Building a technology position is crucial for competitive advantage in the market for contract API manufacturing. The author examines recent investment activity in small-molecule and biologics manufacturing.

As contract manufacturers, fine-chemical companies, and technology providers gather for CPhI/ICSE, the large trade show of pharmaceutical ingredients, in Frankfurt next month, a basic, but important question is how the market for contract API manufacturing and related services is performing. One barometer is investment by outsourcing providers. Within the small-molecule sector, although some companies are proceeding with general capacity additions, most are focusing on investment in specialized technologies, such as high-potency manufacturing and chemocatalysis and biocatalysis. An active area of investment is biologics, where several companies have recently made acquisitions or are investing to enhance their capabilities.

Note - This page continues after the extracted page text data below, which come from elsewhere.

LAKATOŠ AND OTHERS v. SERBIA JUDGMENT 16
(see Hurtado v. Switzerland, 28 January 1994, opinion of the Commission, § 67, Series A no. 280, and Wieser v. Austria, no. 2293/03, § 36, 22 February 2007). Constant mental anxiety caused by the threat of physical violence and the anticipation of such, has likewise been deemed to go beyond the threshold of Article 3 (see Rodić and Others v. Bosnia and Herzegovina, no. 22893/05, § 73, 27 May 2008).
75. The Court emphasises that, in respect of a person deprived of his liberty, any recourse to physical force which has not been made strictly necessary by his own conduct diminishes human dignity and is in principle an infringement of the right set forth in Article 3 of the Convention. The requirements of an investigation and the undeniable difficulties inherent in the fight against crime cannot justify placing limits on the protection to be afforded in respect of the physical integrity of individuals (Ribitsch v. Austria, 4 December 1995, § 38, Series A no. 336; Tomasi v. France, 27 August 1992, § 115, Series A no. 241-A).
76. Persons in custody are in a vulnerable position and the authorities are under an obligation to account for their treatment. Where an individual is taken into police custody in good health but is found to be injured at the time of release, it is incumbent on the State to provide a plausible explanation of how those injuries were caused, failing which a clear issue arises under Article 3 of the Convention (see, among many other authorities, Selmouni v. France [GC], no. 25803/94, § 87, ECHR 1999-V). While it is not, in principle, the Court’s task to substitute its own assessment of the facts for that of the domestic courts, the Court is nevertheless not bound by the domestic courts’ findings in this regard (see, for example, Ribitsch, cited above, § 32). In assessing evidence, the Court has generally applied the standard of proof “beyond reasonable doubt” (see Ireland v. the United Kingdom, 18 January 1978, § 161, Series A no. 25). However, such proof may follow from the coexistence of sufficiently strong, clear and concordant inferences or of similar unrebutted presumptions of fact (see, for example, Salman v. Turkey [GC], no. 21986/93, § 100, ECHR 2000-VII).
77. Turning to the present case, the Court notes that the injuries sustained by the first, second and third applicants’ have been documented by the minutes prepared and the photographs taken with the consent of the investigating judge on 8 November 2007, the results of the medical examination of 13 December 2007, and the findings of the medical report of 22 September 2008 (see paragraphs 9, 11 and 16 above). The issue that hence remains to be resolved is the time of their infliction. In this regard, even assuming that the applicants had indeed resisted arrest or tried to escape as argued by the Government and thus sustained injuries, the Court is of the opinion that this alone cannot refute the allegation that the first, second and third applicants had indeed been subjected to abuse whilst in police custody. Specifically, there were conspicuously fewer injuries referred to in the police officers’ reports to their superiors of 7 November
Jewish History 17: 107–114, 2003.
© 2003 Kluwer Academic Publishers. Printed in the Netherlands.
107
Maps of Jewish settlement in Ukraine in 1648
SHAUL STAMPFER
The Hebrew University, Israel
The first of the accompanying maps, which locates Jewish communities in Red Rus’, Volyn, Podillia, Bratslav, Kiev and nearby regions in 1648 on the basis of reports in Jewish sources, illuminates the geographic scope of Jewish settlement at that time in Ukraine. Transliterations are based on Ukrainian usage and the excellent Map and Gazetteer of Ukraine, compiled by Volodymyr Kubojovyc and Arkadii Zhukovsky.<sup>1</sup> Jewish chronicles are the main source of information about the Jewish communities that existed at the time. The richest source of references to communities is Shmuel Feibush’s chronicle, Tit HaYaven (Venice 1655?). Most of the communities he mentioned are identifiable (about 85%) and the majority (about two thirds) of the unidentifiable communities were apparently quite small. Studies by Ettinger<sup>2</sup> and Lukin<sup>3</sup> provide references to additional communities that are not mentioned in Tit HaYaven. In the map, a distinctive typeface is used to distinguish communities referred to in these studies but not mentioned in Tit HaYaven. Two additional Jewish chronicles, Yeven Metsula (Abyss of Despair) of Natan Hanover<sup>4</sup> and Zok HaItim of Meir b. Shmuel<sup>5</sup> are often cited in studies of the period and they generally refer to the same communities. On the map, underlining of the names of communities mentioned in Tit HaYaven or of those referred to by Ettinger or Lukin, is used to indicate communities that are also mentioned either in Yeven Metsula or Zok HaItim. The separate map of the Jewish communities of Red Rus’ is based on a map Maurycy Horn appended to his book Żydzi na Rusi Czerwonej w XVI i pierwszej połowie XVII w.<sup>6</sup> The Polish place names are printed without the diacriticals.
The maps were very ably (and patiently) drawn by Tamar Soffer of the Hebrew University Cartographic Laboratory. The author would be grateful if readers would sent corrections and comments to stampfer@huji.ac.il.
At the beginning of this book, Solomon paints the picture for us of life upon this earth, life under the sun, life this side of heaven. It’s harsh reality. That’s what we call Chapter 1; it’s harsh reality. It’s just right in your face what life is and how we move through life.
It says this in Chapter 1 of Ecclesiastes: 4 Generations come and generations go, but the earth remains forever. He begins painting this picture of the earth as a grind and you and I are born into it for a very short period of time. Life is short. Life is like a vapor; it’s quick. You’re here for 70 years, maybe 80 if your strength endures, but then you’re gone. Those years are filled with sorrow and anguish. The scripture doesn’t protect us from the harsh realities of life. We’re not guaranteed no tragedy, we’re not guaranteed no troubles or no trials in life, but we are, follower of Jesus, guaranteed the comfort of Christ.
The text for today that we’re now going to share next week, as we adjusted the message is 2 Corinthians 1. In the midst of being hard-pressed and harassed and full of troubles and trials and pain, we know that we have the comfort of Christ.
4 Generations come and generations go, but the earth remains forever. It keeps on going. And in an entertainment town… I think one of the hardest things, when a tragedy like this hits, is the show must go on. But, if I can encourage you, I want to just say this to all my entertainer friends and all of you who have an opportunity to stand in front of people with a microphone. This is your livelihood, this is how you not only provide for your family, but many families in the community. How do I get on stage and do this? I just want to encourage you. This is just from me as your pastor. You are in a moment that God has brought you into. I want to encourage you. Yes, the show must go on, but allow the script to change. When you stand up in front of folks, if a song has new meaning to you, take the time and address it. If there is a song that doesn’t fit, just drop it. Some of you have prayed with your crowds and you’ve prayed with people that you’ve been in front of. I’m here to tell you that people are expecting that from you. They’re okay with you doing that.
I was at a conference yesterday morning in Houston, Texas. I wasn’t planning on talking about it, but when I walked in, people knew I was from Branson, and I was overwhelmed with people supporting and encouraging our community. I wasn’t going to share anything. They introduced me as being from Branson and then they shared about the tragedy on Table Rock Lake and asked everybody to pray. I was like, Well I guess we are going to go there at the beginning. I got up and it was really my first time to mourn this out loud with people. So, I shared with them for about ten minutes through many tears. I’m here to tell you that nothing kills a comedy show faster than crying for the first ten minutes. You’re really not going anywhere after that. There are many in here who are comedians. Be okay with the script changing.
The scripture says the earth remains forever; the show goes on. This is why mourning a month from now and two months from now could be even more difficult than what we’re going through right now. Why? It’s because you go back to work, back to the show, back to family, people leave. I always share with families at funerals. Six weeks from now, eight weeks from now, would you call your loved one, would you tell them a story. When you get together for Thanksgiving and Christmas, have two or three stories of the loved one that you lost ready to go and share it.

Building strength in technologies and capacity

At its biopharmaceutical facility in Slough, United Kingdom, Lonza is investing £16 million ($26.1 million) to build a new 60,000-ft² building to house fermentation and purification suites, process-development laboratories, and a GMP warehouse. The project is expected to be completed by the end of 2012. The Slough site manufactures antibodies and therapeutic proteins.

Lonza also is expanding its viral-manufacturing business. The company is constructing a new cleanroom to support late-stage viral-vaccine and gene-therapy projects at its facility in Houston. The expansion will support production and fill–finish operations for volumes as large as 2000 L. Construction and validation of the facility are expected to be completed by early 2012.

Lonza also is investing CHF 24 million ($30.2 million) to expand cytotoxic manufacturing capabilities at its fine-chemicals facilities in Visp, Switzerland. The company operates high-potency GMP laboratory suites on a gram scale. The investment will add multikilogram-scale cytotoxic capacity for clinical and commercial production. The expansion, which will include fermentation and chemical capabilities, is expected to be completed in the second quarter of 2012.

SAFC completed an expansion of its high-potency fermentation facility in Jerusalem in 2010. The 50,000-ft² cGMP expansion is focused on niche fermentation of APIs and bulk drugs, secondary metabolites, cytotoxins, and large-molecule proteins. A 30,000-ft² area of the new facility was designed to comply with Biosafety Level 2 levels, which allows for the manipulation of human pathogens. Capabilities include 1000- and 4000-L tank capacities for bacterial and fungal fermentation. The facility uses E. coli, Streptomyces sp., filamentous fungi, and yeast, including risk Group 2 human pathogens. The facility produces small molecules, peptides, proteins, lipids, carbohydrates, and other macromolecules.

In June 2011, SAFC formed a nonexclusive strategic partnership with the protein-production company Pfēnex under which Pfēnex will manage production strains and processes for SAFC's contract-manufacturing customers. The developed processes will be transferred to SAFC's recently expanded fermentation facility in Jerusalem for cGMP production. The Pfēnex Expression Technology platform is based on the microorganism Pseudomonas fluorescens for producing research proteins, reagent proteins, biosimilars, and innovator biopharmaceuticals. SAFC and Pfēnex also plan to combine Pfēnex's reagent proteins product offerings in vaccine components with SAFC's expertise and facilities for bioconjugation to support the development of conjugate vaccines.

In February 2011, Pfēnex granted Boehringer Ingelheim nonexclusive access to the Pfēnex Expression Technology. Under the multiyear agreement, Pfēnex will engineer production strains and processes for Boehringer Ingelheim's proprietary molecules and molecules from Boehringer Ingelheim's contract-manufacturing customers.